Non credo di essere originale. Ma non riesco a non vedere nello sciopero di Alitalia di oggi lo specchio di un Paese a terra. Meglio, di un Paese – forse un paese? – che da troppo tempo preferisce mettere la testa sotto terra piuttosto che affrontare una volte per tutti i problemi, cercando di risolverli e passare oltre.
Lo sciopero di oggi, con centinaia di migliaia di passeggeri a terra o costretti a cambiare i loro programmi, è l’ennesima certificazione di uno stallo dovuto alla costante mancanza di un piano strategico (anche solo di breve periodo) a due mesi dal rischio scampato per un pelo di lasciare gli aerei a terra, con relativi passeggeri, proprio alla vigilia di Natale.
C’è un manager australiano messo da un socio arabo che avrebbe dovuto pensare alle strategie, ma non l’ha fatto o l’ha fatto male e quindi alcuni consiglieri e azionisti hanno chiamato in soccorso un consulente. Se ho capito bene è a lui che toccherebbe costruire una strategia capace di convincere le banche (con Intesa e UniCredit che faticano a ragionare nella doppia veste di creditori e azionisti) a mettere altri soldi, con nuove linee o nuovo capitale. Ma visto che l’attuale capoazienda è considerato in uscita, toccherà a un nuovo manager attuare quel piano, e già qui è curioso immaginare chi possa decidere di venire a guidare una compagnia con un piano lacrime e sangue pensato in poche settimane da un consulente esterno.

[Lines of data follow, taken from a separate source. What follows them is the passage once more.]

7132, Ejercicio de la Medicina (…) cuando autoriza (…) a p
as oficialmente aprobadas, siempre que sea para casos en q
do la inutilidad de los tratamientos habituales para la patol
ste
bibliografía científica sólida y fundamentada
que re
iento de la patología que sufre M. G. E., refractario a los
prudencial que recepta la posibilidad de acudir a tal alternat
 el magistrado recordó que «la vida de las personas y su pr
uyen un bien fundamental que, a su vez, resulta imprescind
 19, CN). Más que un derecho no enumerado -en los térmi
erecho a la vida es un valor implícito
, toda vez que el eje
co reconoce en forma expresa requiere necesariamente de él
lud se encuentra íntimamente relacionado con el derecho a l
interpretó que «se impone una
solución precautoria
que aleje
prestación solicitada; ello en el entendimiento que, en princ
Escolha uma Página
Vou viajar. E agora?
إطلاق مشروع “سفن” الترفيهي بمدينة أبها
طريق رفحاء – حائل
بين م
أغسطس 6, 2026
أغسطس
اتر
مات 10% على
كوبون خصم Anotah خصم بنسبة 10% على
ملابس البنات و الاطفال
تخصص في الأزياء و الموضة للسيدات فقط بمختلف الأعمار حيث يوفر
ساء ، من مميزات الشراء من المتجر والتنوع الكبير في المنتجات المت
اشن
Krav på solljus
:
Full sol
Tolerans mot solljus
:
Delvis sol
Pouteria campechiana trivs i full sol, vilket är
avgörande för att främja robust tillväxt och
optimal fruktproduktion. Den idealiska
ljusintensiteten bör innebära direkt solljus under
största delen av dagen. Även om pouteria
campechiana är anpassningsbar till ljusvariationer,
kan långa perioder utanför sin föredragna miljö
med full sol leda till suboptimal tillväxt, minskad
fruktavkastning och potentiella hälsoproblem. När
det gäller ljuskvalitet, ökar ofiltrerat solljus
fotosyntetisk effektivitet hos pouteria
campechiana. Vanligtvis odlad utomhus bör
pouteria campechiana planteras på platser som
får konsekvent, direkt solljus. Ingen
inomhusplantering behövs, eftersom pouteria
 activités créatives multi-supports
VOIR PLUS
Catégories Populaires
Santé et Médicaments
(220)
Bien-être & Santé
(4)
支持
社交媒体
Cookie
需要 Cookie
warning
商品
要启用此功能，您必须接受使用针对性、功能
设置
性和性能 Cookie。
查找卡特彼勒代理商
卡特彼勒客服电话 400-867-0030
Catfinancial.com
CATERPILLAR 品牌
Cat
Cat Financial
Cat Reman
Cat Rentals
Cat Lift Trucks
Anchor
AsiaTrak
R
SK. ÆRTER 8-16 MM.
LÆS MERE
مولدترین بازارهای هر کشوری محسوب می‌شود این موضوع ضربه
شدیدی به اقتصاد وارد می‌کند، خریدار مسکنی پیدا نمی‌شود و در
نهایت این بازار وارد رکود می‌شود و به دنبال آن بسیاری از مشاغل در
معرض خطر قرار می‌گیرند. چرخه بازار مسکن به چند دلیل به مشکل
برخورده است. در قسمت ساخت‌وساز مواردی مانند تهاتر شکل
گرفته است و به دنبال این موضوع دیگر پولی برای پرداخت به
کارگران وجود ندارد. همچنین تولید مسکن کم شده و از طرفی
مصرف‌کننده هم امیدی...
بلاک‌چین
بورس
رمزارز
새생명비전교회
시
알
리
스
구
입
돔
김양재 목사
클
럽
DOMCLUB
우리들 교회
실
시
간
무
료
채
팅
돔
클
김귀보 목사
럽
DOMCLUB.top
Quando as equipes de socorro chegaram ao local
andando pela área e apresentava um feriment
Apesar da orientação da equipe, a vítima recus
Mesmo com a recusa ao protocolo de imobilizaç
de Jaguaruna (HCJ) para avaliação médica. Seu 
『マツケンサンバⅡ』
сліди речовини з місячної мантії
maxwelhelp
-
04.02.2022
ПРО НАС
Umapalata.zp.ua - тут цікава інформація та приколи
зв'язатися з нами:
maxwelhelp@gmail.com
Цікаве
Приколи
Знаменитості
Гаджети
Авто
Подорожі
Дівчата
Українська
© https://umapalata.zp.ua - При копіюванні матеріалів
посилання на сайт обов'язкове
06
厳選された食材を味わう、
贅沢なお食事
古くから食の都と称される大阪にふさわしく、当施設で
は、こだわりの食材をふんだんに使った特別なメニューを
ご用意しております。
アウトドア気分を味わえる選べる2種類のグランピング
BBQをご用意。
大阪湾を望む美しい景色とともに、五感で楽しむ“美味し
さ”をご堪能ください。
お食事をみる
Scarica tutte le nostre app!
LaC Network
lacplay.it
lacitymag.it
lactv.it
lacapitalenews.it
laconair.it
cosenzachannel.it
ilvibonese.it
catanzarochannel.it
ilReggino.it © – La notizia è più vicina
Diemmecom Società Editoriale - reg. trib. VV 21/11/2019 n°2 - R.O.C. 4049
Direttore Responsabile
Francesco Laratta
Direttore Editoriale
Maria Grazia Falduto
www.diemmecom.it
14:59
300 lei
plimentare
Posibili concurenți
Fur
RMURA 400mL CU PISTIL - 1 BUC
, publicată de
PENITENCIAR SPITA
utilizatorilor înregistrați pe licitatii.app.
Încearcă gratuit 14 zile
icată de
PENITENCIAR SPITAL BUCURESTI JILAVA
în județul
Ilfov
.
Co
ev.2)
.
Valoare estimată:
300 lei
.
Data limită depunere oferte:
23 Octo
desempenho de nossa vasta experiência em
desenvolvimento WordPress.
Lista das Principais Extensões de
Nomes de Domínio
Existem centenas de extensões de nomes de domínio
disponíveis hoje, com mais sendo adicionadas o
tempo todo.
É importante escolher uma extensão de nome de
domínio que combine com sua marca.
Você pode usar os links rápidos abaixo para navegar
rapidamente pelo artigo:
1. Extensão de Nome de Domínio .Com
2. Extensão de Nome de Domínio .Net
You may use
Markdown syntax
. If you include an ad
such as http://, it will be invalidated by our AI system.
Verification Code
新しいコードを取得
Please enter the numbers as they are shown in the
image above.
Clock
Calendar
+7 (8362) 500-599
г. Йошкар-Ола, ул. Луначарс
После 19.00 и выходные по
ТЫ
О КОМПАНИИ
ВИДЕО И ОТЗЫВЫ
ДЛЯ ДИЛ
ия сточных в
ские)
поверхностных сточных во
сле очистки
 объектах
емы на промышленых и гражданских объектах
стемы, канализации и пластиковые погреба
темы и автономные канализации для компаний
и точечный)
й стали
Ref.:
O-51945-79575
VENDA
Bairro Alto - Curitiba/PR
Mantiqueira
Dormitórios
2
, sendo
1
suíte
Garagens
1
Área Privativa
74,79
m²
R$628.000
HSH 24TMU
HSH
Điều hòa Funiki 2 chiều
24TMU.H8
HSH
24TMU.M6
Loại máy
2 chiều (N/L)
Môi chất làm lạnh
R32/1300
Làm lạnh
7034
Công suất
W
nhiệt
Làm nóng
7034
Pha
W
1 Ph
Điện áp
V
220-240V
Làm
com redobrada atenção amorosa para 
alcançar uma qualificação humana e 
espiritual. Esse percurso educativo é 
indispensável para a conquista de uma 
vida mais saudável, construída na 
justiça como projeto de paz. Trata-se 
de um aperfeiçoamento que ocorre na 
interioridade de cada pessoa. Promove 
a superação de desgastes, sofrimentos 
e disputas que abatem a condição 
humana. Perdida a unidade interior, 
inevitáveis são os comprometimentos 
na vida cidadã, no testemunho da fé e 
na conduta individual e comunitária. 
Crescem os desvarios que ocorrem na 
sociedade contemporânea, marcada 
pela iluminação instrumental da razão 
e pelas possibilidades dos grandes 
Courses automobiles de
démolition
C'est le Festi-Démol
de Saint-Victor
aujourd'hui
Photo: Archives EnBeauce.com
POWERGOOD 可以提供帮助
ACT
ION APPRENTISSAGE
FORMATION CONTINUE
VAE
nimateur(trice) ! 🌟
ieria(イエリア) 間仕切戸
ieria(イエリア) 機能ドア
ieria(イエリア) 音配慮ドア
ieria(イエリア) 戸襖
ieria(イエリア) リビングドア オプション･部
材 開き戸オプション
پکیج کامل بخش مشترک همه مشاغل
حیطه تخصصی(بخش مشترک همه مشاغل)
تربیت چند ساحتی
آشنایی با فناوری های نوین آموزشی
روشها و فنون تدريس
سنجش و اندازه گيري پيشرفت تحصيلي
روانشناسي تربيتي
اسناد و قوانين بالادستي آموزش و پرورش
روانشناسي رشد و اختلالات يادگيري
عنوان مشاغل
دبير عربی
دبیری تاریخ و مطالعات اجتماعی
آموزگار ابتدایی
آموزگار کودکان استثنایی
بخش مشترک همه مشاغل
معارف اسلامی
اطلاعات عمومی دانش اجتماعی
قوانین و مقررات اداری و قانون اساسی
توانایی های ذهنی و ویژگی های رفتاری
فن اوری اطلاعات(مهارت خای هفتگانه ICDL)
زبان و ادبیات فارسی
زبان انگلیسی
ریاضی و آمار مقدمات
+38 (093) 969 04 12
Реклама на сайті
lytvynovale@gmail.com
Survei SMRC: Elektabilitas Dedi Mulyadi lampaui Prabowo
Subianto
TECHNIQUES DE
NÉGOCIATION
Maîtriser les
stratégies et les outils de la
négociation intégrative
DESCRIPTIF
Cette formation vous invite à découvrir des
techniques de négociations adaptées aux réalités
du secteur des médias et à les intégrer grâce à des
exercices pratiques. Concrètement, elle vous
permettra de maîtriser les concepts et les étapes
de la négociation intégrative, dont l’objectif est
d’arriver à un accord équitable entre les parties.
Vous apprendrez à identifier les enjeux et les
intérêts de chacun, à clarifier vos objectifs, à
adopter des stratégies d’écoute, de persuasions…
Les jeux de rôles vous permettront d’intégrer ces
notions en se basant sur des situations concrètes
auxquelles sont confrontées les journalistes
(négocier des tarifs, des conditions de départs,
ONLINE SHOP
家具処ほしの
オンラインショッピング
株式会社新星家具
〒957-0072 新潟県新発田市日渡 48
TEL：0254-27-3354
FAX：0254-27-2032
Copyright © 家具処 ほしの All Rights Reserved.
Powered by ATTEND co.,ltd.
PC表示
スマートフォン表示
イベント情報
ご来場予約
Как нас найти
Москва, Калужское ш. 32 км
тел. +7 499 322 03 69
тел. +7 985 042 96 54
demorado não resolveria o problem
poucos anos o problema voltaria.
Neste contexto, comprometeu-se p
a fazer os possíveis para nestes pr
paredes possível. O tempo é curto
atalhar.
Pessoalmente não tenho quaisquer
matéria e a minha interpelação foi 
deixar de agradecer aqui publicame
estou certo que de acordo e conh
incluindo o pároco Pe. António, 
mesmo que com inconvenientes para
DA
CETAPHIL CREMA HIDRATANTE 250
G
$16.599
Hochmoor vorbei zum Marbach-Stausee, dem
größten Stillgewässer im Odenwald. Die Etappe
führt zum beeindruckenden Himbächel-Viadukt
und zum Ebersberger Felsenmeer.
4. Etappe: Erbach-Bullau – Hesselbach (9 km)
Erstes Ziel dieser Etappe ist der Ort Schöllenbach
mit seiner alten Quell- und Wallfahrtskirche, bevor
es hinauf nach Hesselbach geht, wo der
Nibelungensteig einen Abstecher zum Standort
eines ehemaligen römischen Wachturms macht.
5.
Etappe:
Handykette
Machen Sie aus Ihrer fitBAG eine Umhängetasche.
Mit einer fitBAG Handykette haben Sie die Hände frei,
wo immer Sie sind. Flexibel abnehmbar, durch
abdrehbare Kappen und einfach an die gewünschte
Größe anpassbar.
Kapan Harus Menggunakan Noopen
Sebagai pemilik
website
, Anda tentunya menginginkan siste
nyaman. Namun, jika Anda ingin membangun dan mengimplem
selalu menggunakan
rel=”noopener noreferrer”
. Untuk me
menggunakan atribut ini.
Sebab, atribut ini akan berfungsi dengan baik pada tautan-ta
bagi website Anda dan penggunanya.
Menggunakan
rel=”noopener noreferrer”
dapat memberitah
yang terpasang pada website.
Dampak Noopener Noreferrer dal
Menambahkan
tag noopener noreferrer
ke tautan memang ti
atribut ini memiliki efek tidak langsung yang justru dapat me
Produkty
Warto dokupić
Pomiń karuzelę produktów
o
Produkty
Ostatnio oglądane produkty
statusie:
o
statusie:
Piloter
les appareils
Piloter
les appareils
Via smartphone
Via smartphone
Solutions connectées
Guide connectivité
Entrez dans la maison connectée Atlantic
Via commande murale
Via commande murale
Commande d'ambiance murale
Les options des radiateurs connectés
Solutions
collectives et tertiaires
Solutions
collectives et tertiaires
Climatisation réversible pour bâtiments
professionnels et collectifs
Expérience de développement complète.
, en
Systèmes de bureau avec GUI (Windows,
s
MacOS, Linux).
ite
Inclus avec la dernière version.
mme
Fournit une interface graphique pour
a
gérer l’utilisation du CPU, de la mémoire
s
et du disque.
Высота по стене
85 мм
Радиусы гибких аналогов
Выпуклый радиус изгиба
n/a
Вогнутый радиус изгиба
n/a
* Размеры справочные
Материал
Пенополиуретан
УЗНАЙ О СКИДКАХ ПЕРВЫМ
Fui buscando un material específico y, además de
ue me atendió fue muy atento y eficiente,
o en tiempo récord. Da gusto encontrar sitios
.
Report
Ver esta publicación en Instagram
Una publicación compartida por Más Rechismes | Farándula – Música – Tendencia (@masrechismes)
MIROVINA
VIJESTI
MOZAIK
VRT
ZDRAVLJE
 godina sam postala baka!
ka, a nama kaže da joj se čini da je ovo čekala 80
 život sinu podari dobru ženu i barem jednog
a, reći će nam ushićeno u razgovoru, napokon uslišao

Ancora una volta stanno venendo al pettine tutti i nodi, cioè tutte le scelte – industriali, finanziarie, sindacali, politiche – che negli ultimi 20 anni (forse di più) non si sono volute prendere perché Alitalia, con il suo fascino DolceVita e la marea di interessi che la circondano, è una creatura troppo delicata per essere oggetto di decisioni vere. Cioè dure.
Curioso che questo ennesimo bubbone stia scoppiando mentre in Italia c’è un governo di transizione, l’Europa ci ricorda che siamo troppo indebitati, alcuni taxisti prendono a botte alcuni autisti di Uber e – ho appreso oggi – nuovi ostacoli sembravano profilarsi sulla strada di Flixbus, che quest’etate mia moglie ha preso con grande soddisfazione visto che non c’erano treni a prezzi e orari decenti.
Senza rotta non si vola, quindi o si resta terra o si farà come Ryanair. Niente business class, divise bruttine, tutto si paga e un sacco di annunci anche nel cuore della notte. Prima o poi, mi sa, ci tocca.